Unfortunately, I cannot fix or improve the gut reasoning used by the American people when electing a President but I can improve how corporate America hires. Here is just a short list of some of the steps you must take in order to hire on purpose, rather than by accident:
- We must first define what we are looking for in a new hire—what are the key objectives that they must deliver? And what competencies are required?
- Next, write ads based on those key objectives that attract top performers rather than C players—ads that folks who have these accomplishments from a previous job and that have a track record of success respond to.
- Use validated scientifically based predictive sales assessments so that you have more than just your gut and intuition upon which to base your hiring decision. These tools allow us to get past the first act and into the real story about the candidate. Sometimes they might reveal a “Spawn of Satan” or they might reveal a Super Star.

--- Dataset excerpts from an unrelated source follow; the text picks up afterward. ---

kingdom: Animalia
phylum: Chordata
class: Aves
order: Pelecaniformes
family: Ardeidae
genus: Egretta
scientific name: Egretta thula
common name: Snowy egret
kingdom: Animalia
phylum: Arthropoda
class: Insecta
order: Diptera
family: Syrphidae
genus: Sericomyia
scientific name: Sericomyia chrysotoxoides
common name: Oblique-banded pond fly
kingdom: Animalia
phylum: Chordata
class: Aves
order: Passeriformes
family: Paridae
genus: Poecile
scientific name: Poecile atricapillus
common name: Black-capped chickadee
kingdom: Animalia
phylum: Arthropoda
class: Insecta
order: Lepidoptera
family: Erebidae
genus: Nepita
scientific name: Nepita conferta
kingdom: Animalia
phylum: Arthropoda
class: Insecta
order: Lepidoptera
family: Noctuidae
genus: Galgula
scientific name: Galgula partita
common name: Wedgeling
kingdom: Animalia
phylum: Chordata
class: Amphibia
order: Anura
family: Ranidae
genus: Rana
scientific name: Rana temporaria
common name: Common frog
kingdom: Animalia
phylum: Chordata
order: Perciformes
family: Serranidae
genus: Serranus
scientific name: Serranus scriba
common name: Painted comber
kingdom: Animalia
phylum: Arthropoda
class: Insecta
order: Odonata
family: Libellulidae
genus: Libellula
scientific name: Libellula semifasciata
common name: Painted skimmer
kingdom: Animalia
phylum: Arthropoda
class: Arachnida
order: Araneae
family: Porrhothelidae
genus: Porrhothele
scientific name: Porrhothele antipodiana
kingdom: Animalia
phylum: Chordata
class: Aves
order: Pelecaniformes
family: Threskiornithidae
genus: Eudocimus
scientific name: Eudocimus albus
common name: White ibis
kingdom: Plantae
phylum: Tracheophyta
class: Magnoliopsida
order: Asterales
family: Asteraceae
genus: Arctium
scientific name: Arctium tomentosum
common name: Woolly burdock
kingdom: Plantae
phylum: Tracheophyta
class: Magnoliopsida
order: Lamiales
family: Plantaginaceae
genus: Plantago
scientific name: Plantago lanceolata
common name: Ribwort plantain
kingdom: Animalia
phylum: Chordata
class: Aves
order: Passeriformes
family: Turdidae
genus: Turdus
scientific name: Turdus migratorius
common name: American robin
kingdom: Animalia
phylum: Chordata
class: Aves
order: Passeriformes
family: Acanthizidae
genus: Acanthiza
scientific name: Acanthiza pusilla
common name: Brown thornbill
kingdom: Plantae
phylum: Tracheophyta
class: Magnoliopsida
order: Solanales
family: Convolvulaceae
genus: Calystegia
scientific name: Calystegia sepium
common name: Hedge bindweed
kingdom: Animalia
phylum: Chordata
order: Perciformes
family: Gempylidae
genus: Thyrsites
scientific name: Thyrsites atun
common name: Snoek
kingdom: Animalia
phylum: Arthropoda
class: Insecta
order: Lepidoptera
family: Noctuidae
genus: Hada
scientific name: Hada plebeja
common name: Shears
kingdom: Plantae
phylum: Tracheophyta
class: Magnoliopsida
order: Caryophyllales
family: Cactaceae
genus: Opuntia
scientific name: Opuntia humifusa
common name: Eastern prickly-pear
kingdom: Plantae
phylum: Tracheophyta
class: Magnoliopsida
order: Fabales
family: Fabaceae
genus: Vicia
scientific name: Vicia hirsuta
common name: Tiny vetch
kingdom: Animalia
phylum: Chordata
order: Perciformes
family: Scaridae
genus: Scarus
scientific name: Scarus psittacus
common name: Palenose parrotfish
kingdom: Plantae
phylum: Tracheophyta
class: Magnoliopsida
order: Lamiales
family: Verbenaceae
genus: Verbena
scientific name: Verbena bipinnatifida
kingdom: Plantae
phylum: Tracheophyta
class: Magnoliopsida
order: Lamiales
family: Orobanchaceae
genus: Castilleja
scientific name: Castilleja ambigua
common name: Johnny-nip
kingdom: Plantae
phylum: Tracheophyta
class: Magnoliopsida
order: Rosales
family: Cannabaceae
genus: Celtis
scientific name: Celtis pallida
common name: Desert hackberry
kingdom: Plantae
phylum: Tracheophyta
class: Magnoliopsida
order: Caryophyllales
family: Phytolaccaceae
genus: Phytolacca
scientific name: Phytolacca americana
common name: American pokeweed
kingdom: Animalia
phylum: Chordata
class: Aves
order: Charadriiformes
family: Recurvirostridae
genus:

- Uncover their hidden limiting beliefs.
- Interview them to determine a track record of success based on what they must do.
- Interview them on their motivation to DO the work, learn the job, not just get the job.
- Determine how committed they are to do whatever it takes, as long as it is moral and ethical (what a concept), in order to get the job done right.
- Interview them on culture fit, team fit and managerial fit. This plays a major role in retaining top talent.
- Determine their intentions-- career growth or just getting a paycheck?
So, our Presidential elections are around the corner. Would it be important enough to determine if we are about to elect a Spawn of Satan or a Super Star? Your next sales opening may be just around the corner too. Will you be able to discern which type of candidate you are dealing with? You can do something about both choices. But you can’t use your gut alone to accomplish that. Only you can do something to get it right this time. Use your brain, not your gut this time!